Sunday, December 18, 2005

The Candidate

My younger brother, Kevin O'Brien, threw his hat into the ring yesterday. He's running for Ohio state representative in the 70th District (Beavercreek, Fairborn, Xenia, and Bath Township), as a Democrat.

This puts him up against Kevin DeWine, the majority whip over at the statehouse. Who is also, of course, a member of the DeWine political family.

I don't live in the 70th District anymore, and I'm a registered Republican anyway, so I can't help him much in the primaries. My parents are of course conservative Republicans also, so neither can they. But whatever I can do for my brother, I'm plan to do.

To be honest, Taft's crew of Ohio Republicans aren't conservatives either, for the most part, and they've been doing a lousy job of being Republicans or state servants. It is probably unfair to paint every Republican in office with this brush, but I'm not the only Republican who feels mad. So quixotic as it all seems, there still could be a chance. If nothing else, it'll certainly be interesting to see what happens.

So I endorse my brother's candidacy to anybody out there who happens to be interested. He's a moderate Democrat, but he's a pro-military, pro-guns, and pro-life moderate Democrat!


Something that's been bothering me is an attitude I've been seeing lately. There are a lot of people in this country who, though perfectly willing to accept the good results of military action, are also unwilling either to serve in the military or to support the troops in any way (or in any way beyond lip service). The military is a job too dirty or declasse for them. When extreme pacifism is put into this package, things get worse. Soldiers are not just seen as of some lower class of people, they are also seen as having a lower standard of ethics.

It shouldn't surprise anyone that people like this can't tell the difference between "soldiers should be folks who, if need be, can hunt and kill people without being disabled by it" and "soldiers should be psychopaths".

Now, most people in the military don't let this bad attitude stop them from doing good service. Some emphasize the honor and love inherent in doing for those who wouldn't do anything for them. Some reach for continuity, as repaying the deeds of the past and building for the future. Still others see themselves as the "sheepdogs" that stand between peaceful sheep and violent wolves. But there are some who seem a little too fond of the idea that they are there to do dirty jobs, to sacrifice themselves and even their own souls for what others will not do.

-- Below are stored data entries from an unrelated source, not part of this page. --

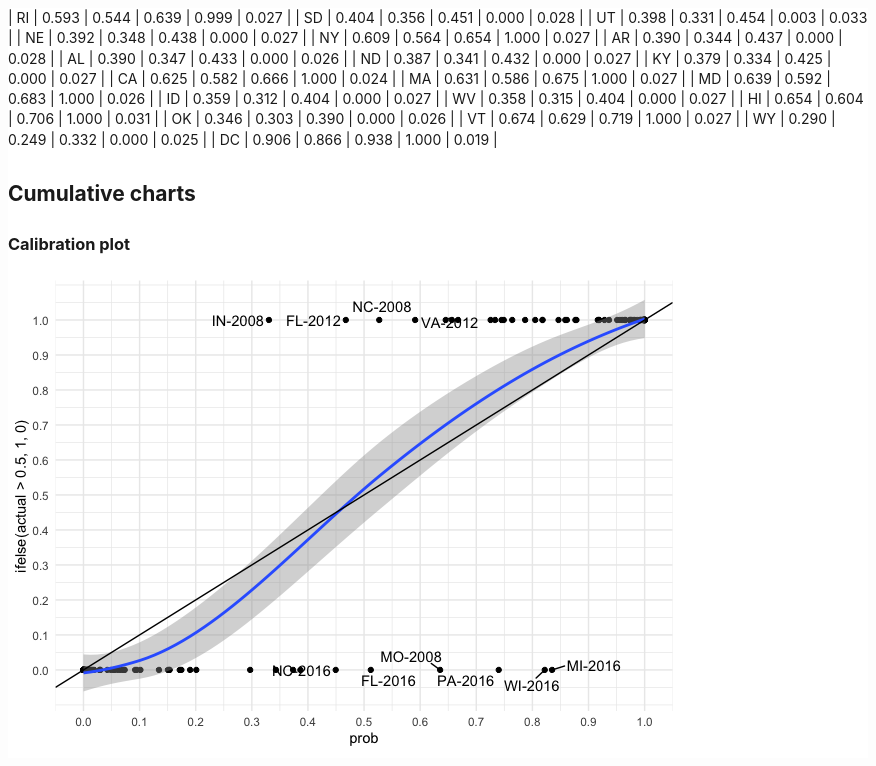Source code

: | RI    | 0.593 | 0.544 | 0.639 | 0.999 | 0.027 |
| SD    | 0.404 | 0.356 | 0.451 | 0.000 | 0.028 |
| UT    | 0.398 | 0.331 | 0.454 | 0.003 | 0.033 |
| NE    | 0.392 | 0.348 | 0.438 | 0.000 | 0.027 |
| NY    | 0.609 | 0.564 | 0.654 | 1.000 | 0.027 |
| AR    | 0.390 | 0.344 | 0.437 | 0.000 | 0.028 |
| AL    | 0.390 | 0.347 | 0.433 | 0.000 | 0.026 |
| ND    | 0.387 | 0.341 | 0.432 | 0.000 | 0.027 |
| KY    | 0.379 | 0.334 | 0.425 | 0.000 | 0.027 |
| CA    | 0.625 | 0.582 | 0.666 | 1.000 | 0.024 |
| MA    | 0.631 | 0.586 | 0.675 | 1.000 | 0.027 |
| MD    | 0.639 | 0.592 | 0.683 | 1.000 | 0.026 |
| ID    | 0.359 | 0.312 | 0.404 | 0.000 | 0.027 |
| WV    | 0.358 | 0.315 | 0.404 | 0.000 | 0.027 |
| HI    | 0.654 | 0.604 | 0.706 | 1.000 | 0.031 |
| OK    | 0.346 | 0.303 | 0.390 | 0.000 | 0.026 |
| VT    | 0.674 | 0.629 | 0.719 | 1.000 | 0.027 |
| WY    | 0.290 | 0.249 | 0.332 | 0.000 | 0.025 |
| DC    | 0.906 | 0.866 | 0.938 | 1.000 | 0.019 |

## Cumulative charts

### Calibration plot

![](README_files/figure-gfm/unnamed-chunk-25-1.png)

This last is just buying into the idiots' point of view, albeit from the opposite side. The point of having citizen soldiers is the same point as having citizen police -- they do only those things which their fellow citizens would also do, if they had to. If a job is too declasse or dirty for you to do, it's also too dirty for you to hire anyone else to do.

I readily acknowledge that there are jobs that require more skill or physical strength or even courage than I have. I'm perfectly willing to let other people do those things. But I don't want soldiers to have lower standards of ethics or morals than mine -- I think they should have higher ones (at least where their profession is concerned), because their job is dangerous and deals with ethical problems in a very direct way.

If people have blood on their hands in self defense or just war, then they've done nothing wrong. Their souls are clean. But if people have blood on their hands from committing injustice, they're not serving their country or the military profession very well. You can't do a bad thing for a good reason and expect it to turn out well.

I don't want anyone to think their job is to commit sins to save me from dirtying my soul. If a job is too sinful for me to do, nobody should be doing it.

I realize this is a very simple point of view. But there are some things we can't let get too complicated.